Does this look like a guy who deserves all the blame for the Great Depression? I think not. Movie star good looks and a sweet innocence make him too pretty to really hate.









14. Franklin Roosevelt
Hot and smart, it is just too bad FDR completely and totally fucked up the possibility of Americans ever grasping what the actual role of the Federal Government is, all while stacking the SCOTUS for his own purposes and creating entitlements we are still unable to afford. Hot though. Can't argue that.





13. Gerald Ford
I could be biased because I find football sexy, but damn. Look at those muscles, that hair, those pouty lips. Whew.















12. John F. Kennedy
One of the few presidents that was just as hot in office as he was as a young lad, it's not hard to see why he made the ladies in his day swoon.









11. Bill Clinton
I don't know. Maybe it's the fact that he's dirty and will sleep with literally anyone with a vagina and a pulse, but there is something about Bill. Something beyond 'hot' and well into sexy. It is really no wonder that he faced the most public 'affair scandal' of any President in history. It was really only a matter of time.





10. Grover Cleveland
I mean, damn. Is there anything hotter than a well-manicured head of hair and a well-tailored coat?











9. George W. Bush
Such an adorable face, sexy smile, and a glimmer in his eyes.
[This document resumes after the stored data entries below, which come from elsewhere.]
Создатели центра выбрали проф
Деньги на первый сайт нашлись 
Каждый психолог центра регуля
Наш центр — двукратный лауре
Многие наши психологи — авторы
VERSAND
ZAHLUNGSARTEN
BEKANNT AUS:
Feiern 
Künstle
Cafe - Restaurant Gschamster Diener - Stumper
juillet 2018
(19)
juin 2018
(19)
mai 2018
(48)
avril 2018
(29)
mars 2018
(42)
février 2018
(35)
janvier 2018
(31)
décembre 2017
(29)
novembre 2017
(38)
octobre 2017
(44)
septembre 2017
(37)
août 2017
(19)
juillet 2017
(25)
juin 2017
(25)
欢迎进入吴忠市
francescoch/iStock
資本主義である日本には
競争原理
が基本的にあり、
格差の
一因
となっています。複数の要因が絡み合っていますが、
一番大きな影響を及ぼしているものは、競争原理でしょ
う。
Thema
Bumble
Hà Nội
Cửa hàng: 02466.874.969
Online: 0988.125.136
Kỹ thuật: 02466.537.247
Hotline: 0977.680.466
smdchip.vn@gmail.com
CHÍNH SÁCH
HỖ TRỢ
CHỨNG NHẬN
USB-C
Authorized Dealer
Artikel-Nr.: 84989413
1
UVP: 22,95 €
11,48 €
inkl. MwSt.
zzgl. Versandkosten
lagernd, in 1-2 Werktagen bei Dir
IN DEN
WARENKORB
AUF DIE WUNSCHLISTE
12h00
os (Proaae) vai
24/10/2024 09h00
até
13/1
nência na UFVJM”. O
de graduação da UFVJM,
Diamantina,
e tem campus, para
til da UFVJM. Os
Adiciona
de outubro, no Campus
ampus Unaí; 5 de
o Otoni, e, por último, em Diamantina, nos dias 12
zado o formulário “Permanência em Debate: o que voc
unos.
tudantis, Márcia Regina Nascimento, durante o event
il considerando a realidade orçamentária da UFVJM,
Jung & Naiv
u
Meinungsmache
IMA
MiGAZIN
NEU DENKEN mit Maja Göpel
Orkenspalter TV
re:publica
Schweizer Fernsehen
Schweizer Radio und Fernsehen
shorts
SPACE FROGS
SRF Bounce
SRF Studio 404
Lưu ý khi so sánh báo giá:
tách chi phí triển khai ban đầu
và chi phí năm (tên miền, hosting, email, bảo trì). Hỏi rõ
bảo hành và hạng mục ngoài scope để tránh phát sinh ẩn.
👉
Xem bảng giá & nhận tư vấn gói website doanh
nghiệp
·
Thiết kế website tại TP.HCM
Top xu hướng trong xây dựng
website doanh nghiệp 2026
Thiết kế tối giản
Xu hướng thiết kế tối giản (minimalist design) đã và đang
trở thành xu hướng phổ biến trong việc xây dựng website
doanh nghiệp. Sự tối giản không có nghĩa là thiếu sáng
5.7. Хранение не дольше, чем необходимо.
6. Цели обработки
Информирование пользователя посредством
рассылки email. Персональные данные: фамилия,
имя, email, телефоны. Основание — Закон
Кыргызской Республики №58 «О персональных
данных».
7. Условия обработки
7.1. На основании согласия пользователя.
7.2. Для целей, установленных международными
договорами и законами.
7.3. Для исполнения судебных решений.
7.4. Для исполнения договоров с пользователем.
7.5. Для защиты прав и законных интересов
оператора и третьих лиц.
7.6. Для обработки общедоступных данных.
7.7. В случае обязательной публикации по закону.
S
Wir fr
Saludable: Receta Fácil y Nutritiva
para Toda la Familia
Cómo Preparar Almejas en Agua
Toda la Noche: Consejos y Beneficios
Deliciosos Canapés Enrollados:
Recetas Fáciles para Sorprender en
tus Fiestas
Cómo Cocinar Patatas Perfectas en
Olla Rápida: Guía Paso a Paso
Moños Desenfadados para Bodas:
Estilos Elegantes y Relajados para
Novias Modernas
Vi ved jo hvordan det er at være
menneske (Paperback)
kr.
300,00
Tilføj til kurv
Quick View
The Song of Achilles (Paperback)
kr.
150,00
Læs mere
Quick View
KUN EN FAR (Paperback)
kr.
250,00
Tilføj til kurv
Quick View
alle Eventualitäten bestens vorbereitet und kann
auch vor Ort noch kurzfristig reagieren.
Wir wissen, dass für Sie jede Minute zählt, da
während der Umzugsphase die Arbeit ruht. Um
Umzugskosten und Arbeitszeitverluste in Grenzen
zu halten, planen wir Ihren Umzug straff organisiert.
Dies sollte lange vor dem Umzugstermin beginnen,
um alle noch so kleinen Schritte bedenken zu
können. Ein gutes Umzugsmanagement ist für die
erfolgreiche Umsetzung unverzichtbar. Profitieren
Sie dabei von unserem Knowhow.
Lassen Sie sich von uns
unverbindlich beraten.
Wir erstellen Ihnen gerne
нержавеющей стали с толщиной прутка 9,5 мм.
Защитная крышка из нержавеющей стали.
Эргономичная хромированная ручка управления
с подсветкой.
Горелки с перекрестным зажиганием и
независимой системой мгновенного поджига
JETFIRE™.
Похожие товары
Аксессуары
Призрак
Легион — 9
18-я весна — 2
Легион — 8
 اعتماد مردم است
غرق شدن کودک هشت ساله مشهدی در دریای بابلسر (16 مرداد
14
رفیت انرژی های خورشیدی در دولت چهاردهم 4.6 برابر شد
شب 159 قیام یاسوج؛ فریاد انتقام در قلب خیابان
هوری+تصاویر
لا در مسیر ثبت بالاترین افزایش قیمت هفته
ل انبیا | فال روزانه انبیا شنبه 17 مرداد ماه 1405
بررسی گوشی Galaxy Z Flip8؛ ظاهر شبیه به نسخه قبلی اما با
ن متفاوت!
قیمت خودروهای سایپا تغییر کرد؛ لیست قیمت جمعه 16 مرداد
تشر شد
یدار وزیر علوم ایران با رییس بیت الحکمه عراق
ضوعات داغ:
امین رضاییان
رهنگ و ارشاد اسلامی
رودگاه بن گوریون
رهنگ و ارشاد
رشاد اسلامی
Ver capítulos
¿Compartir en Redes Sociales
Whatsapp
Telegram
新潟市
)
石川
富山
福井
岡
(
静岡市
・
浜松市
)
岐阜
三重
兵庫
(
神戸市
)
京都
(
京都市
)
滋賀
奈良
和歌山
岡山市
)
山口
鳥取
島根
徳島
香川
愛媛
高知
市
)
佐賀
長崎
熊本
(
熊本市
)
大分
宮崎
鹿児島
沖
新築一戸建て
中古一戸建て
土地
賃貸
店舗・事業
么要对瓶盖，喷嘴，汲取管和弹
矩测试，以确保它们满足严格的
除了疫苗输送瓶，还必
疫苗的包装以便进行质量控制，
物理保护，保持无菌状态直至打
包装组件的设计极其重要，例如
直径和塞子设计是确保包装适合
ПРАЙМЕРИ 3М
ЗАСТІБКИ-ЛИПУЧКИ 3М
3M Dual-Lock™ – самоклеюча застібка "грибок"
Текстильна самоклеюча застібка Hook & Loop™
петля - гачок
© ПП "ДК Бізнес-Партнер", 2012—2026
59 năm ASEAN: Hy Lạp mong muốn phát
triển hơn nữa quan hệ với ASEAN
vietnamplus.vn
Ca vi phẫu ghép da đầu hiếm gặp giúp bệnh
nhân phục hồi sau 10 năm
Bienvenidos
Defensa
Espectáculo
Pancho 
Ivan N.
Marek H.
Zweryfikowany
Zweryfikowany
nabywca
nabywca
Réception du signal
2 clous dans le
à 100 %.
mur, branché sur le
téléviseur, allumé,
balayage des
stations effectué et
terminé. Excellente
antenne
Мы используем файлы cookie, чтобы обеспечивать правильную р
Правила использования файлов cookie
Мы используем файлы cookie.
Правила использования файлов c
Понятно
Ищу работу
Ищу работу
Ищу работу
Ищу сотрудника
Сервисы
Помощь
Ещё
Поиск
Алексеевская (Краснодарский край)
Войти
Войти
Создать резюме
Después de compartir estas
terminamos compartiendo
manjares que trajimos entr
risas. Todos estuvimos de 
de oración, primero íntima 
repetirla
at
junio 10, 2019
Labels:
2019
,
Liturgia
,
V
I admit to a crush all 8 years he was in office.










8. William McKinley 
Whew. President McKinley. Damn.













7. Barack Obama
I like dudes who smoke. I like dudes who wear absurd hats. Obviously, this is love. If only he cared about the national debt.












6. Richard Nixon
Least improved award goes to Nixon because he was hot AF as a lad, but definitely NOT as an old dude. Holy shit. I could stare into those eyes all day long...









5. James Garfield 
The most gorgeous eyes, poutiest lips, just got out of bed hair? He's like an old-timey Channing Tatum.











4. James K Polk
Haters are gonna hate on this one, but he's hot. Really hot. Like hot-older-dude-with-the-big-sexy-nose hot, and those eyes that tell you he's into something naughty. Would hit it.











3. Ronald Reagan
I don't want to hear any of your nonsense about his politics, if you can look at this man and not drool, you need help. Not only one of the sexiest presidents, one of the sexiest actors of all time.








2. Geroge H.W. Bush
He's got all the attractive qualities of his son, but the original is actually hotter. So he raised taxes? He also raised my heart rate. :P










1. Rutherford B. Hayes
Yum. I'd eat him with a spoon. Big government though he was, I could abandon principle for those gorgeous eyes and those sexy lips. Plus, bonus...he's got quite a nose.










BONUS ROUND
2016 PRESIDENTIAL CANDIDATES

Donald Trump
Totally and completely mediocre. Not tremendous in any way, though also not a terrifying Oompa Loompa either. 


















Gary Johnson
Oh. Bae. That hair. Love you anyway. 
















Hillary Clinton
Lovely. Will easily make it to near the top of the list of 'presidential hotness' should she win this year.